Page 168 of Brutal Prince

The opposite of a starving artist.

My parents told me I could be anything I wanted, and I lived life expecting that to be true. So I studied whatever took my interest. History, the sciences, art. Briefly, accounting. Because it didn’t matter — I could be whatever the fuck I wanted.

When my father got sick, I didn’t want to be anything anymore. Didn’t seem to be a point. He was young — not even forty-five yet — and his life was over. All my hopes and dreams were pinned on his recovery. I prayed, I begged, I sacrificed.

It was never enough.

If there was a God, then he refused to listen. No one accepted my offerings.

After Dad died, the only thing I wanted to be was fucked. I drank, I smoked, I snorted.

There was nothing for me to rebel against, but I still found cause to yell at my mother and call her names.

And she just kept on doing what she’d been doing. She was my only constant in those years, and I was too much of a loose cannon to notice. She kept painting and drawing. Her work kept appearing in galleries and art shows.

If I’d bothered for even a second to pay attention, I might have noticed the sterling fucking example she was setting.

But I was too broken, and unashamed of flaunting my grief to the world. I didn’t want to feel anything except pleasure, and I pushed away every bit of pain that came my way.

The police asked me if I knew my mother was on anti-depressants. That she was scheduled to appear at an art gallery for her latest collection the night she was murdered. That, instead, she left and then came home, heavily intoxicated with booze and pills.

I didn’t. How could I? That would have required talking to her. Doing something other than yelling and disobeying her.

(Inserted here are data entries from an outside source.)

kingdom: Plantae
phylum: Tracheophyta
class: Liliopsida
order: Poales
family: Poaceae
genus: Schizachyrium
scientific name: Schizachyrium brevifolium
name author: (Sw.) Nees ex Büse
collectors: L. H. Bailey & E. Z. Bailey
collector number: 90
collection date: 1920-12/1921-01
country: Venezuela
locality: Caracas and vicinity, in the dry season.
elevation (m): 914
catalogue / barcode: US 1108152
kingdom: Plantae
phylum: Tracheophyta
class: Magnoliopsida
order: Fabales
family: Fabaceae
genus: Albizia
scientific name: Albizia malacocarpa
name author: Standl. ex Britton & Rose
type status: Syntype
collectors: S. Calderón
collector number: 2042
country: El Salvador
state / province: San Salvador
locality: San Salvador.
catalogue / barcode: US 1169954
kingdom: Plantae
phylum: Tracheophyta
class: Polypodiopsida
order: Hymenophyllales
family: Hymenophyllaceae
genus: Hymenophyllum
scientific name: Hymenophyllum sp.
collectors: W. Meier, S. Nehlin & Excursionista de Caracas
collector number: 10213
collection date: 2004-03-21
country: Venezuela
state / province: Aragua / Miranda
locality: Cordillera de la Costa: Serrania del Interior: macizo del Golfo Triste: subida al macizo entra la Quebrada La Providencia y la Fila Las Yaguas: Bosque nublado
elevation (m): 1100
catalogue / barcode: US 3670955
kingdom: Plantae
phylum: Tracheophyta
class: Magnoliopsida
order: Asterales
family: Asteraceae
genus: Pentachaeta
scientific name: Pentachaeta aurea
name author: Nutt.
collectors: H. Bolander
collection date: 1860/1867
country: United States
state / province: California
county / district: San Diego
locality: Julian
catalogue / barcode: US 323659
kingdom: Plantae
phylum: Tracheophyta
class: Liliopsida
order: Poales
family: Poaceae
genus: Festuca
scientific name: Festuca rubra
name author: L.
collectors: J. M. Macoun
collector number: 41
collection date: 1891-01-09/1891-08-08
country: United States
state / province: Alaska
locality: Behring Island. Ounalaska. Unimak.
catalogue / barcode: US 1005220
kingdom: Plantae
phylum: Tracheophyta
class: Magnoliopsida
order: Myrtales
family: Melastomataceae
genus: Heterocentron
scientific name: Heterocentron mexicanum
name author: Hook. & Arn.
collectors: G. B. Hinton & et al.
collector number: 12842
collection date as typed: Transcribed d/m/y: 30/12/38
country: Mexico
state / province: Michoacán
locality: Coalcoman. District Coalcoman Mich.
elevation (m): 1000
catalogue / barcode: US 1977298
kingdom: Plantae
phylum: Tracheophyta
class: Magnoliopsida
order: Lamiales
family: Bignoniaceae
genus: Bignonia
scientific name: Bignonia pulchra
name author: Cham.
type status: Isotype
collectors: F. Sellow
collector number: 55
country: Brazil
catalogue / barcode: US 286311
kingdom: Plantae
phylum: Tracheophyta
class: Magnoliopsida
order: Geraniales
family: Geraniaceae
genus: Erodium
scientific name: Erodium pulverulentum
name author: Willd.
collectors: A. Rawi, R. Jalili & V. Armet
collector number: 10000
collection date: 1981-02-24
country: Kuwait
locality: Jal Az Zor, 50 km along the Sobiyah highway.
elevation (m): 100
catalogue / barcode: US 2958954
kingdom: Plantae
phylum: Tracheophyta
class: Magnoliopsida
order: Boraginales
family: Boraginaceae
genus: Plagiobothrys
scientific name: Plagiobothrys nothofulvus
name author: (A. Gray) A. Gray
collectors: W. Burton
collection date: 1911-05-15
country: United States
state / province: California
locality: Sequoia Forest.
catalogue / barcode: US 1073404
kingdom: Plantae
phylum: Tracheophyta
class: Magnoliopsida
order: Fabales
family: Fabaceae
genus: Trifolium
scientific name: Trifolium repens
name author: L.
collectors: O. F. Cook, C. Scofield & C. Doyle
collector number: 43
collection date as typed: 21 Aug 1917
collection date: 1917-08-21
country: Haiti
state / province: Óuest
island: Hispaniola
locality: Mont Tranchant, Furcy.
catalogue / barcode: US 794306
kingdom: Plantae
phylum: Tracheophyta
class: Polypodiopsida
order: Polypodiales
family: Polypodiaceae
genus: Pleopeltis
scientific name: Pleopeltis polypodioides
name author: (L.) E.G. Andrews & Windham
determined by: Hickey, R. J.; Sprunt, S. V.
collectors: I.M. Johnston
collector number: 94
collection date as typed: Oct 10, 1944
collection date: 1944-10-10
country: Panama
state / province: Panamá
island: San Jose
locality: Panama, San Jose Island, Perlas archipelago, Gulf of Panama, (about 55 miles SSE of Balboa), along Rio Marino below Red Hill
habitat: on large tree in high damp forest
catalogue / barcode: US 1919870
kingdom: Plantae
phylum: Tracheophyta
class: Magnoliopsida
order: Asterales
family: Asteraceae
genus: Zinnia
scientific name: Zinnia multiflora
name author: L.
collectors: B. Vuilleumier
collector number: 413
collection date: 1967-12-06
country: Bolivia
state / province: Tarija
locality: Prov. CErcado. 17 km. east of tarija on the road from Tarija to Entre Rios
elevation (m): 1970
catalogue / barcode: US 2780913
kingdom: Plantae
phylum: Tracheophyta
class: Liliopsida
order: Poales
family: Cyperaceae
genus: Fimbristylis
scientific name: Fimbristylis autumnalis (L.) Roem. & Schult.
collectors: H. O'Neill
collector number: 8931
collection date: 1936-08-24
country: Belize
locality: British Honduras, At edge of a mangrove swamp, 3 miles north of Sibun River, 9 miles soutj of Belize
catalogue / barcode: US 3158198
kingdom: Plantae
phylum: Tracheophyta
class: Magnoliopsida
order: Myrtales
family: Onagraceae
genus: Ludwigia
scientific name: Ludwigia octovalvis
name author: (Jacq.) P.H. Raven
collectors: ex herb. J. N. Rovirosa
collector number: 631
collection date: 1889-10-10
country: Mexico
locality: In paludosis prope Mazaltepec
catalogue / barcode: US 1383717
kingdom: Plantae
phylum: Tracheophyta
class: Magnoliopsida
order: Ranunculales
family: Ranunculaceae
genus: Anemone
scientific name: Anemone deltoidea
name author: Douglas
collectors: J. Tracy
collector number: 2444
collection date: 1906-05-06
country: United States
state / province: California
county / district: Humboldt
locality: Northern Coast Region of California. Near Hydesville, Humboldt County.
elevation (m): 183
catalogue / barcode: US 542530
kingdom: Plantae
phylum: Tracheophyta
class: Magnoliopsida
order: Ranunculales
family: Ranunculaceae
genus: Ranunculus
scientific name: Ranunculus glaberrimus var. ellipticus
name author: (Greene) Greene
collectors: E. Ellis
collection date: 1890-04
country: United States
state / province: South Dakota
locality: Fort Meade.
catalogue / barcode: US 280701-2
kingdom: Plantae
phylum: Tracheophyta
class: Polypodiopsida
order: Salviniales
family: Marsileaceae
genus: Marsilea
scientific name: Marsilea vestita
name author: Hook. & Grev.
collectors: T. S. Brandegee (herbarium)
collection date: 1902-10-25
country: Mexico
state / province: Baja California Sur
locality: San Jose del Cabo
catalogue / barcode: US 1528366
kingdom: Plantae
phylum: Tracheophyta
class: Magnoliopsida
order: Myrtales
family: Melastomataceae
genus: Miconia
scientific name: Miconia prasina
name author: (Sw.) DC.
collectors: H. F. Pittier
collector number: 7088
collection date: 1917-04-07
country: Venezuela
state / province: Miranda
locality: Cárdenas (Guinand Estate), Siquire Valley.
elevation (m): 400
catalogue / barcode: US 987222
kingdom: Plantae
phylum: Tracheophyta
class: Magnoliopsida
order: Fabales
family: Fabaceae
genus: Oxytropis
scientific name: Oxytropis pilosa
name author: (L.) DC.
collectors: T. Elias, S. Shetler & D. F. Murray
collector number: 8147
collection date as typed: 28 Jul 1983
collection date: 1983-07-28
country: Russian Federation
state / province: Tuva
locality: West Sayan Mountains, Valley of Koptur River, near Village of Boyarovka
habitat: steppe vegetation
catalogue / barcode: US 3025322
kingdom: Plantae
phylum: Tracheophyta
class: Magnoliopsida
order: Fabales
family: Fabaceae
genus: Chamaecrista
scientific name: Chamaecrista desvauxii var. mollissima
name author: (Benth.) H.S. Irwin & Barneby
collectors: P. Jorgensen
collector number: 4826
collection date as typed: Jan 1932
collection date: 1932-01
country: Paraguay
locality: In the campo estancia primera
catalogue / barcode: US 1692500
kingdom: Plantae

It was a blessing, they told me.

Meant she must hardly have felt a thing.

As if they were there when she was bound, gagged, and tortured. Like they had ringside seats to her brutal rape.

But they weren’t.

No one was there that night except her, and the man who took everything from her.

The man who stole my life from me.

* * *

I come to with a start,and stare fuzzily around my room as I lick dry lips and push onto my elbows. Must have dozed off, but I don’t remember even—

Someone’s coming up the stairs.

I’m on my feet in an instant. It’s not Marigold — those footfalls are too heavy, too slow.

Determined.

My eyes dart to the baseball bat beside my bedroom door. I left it there in case Briar ever came back, not sure if I could ever use it against him but wanting to keep my options open, just in case.

But this isn’t Briar. I know it like I know there’s some heavy shit coming my way.

I creep over the carpet, my breath coming in fits and starts as I take hold of the bat and wrap my fingers around the smooth handle.

My heart’s slamming in my chest. My pulse is a soft roar in my ears.

He’s on the landing now. I hear a door creak — the spare bedroom next to mine.

My door is next.

I hoist up the bat, flexing my fingers before wrapping them even tighter. It feels too heavy. My body too light. I want to tip over. I want to drop it.

But I clutch it for dear life instead.

Somehow knowing…this is life or death.